Requirement :: Would you please return the lines of the entries below starting at the line that has "(testis) stained for" and ending at the line that has "of normal human", both included, exactly as they are?

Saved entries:
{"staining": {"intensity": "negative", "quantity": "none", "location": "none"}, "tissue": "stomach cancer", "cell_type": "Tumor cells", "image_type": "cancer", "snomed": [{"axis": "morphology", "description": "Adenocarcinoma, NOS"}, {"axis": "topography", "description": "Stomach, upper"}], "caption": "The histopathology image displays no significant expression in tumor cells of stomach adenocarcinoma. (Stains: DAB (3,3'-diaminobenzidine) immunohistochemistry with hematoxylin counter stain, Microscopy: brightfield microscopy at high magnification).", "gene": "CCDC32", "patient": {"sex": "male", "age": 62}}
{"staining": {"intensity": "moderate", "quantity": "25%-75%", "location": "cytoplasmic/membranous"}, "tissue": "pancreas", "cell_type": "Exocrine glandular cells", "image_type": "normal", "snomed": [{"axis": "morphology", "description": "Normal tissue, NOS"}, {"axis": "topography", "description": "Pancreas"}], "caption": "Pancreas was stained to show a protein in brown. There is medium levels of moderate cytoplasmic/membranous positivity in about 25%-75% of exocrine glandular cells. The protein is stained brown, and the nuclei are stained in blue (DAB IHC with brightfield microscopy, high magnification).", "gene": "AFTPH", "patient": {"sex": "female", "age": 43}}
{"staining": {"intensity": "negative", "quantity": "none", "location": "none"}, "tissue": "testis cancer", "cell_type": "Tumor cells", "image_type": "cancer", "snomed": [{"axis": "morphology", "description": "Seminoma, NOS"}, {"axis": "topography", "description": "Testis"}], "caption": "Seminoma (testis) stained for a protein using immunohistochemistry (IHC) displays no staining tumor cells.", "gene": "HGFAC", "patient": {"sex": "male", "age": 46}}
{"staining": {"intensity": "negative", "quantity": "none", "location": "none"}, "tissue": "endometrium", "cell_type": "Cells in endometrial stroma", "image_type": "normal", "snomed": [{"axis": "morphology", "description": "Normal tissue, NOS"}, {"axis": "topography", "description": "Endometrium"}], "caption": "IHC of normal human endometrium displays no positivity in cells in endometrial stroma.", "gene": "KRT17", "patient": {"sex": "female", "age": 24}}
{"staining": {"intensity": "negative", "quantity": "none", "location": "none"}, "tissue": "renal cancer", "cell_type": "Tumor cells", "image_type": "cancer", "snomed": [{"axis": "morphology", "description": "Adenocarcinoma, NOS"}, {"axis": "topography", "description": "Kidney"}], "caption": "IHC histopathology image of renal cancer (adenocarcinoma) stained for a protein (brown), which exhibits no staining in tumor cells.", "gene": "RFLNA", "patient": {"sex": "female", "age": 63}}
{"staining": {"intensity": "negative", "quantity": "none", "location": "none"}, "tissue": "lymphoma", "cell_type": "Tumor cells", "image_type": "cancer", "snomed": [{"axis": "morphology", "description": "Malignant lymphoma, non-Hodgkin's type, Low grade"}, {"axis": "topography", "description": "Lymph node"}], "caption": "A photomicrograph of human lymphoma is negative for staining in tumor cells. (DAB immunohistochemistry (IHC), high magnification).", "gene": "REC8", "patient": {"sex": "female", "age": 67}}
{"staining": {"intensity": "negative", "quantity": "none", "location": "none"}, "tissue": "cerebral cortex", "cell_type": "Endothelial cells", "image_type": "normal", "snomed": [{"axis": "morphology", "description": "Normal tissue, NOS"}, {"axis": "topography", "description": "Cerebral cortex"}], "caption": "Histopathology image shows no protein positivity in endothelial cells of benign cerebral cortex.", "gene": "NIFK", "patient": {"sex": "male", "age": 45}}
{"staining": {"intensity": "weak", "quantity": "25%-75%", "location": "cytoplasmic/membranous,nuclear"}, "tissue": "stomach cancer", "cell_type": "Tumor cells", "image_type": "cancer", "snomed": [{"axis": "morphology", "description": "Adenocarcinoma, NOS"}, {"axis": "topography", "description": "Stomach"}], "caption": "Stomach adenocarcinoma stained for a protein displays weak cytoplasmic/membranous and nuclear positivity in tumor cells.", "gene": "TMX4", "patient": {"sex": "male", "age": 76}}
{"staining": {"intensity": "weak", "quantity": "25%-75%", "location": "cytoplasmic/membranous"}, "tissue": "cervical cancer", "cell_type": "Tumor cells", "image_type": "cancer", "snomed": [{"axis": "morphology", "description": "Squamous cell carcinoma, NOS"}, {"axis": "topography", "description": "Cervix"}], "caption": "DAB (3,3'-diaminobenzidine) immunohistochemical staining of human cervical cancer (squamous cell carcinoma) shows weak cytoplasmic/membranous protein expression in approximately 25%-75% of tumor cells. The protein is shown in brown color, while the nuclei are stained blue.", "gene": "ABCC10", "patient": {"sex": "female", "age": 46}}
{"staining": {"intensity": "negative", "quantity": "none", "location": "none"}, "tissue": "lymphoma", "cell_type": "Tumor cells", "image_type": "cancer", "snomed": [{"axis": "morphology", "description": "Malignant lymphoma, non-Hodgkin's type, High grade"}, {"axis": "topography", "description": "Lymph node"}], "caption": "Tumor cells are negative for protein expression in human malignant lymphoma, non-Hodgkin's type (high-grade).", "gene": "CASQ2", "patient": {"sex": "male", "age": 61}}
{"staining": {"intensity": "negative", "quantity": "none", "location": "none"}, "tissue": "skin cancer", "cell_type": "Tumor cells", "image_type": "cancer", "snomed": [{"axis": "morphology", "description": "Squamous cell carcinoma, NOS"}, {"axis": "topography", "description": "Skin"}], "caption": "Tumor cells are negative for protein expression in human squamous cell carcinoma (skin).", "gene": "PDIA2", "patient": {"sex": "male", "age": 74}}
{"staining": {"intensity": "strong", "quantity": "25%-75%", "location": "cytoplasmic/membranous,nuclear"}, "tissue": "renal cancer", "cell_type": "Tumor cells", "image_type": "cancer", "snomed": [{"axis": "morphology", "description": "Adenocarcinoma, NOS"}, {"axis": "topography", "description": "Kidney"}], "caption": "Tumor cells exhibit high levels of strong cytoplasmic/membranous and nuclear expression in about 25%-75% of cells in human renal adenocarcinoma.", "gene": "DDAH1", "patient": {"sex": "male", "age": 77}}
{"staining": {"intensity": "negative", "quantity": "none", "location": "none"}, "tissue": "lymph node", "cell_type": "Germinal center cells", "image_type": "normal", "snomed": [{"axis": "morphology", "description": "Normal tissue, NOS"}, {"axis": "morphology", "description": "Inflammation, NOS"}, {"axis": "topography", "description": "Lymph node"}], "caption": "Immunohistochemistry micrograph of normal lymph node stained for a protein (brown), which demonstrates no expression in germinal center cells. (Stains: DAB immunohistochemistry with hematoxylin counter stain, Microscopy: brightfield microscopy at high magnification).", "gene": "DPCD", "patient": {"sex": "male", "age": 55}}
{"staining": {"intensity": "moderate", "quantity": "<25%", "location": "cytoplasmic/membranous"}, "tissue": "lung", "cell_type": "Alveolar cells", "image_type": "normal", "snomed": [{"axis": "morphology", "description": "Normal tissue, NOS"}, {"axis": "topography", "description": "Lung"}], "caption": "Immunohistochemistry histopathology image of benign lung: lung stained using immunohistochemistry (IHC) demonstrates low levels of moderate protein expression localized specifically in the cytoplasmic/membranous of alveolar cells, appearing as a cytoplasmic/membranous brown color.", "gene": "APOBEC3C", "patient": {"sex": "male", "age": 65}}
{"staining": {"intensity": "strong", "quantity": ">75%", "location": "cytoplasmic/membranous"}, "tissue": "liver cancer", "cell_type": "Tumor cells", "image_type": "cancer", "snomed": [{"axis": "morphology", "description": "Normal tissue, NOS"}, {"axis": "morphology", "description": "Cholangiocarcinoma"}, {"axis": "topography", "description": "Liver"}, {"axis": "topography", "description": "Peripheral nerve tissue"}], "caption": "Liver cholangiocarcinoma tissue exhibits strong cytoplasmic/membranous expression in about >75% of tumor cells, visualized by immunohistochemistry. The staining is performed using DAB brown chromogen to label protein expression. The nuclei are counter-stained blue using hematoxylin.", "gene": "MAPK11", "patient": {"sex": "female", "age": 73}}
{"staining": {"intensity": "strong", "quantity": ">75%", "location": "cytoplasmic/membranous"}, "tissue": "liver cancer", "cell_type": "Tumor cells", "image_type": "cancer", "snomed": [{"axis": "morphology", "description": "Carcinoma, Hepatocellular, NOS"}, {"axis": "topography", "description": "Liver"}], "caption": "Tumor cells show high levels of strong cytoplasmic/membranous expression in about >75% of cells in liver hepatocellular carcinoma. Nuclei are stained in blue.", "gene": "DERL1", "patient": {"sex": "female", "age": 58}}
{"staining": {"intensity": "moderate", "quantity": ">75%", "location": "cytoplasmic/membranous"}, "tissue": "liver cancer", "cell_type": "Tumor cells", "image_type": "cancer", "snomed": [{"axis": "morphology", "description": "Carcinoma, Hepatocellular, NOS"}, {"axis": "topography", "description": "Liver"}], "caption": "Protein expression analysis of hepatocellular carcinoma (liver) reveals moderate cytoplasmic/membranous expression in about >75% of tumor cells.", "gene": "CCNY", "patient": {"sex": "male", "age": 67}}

Result for this exercise ::
{"staining": {"intensity": "negative", "quantity": "none", "location": "none"}, "tissue": "testis cancer", "cell_type": "Tumor cells", "image_type": "cancer", "snomed": [{"axis": "morphology", "description": "Seminoma, NOS"}, {"axis": "topography", "description": "Testis"}], "caption": "Seminoma (testis) stained for a protein using immunohistochemistry (IHC) displays no staining tumor cells.", "gene": "HGFAC", "patient": {"sex": "male", "age": 46}}
{"staining": {"intensity": "negative", "quantity": "none", "location": "none"}, "tissue": "endometrium", "cell_type": "Cells in endometrial stroma", "image_type": "normal", "snomed": [{"axis": "morphology", "description": "Normal tissue, NOS"}, {"axis": "topography", "description": "Endometrium"}], "caption": "IHC of normal human endometrium displays no positivity in cells in endometrial stroma.", "gene": "KRT17", "patient": {"sex": "female", "age": 24}}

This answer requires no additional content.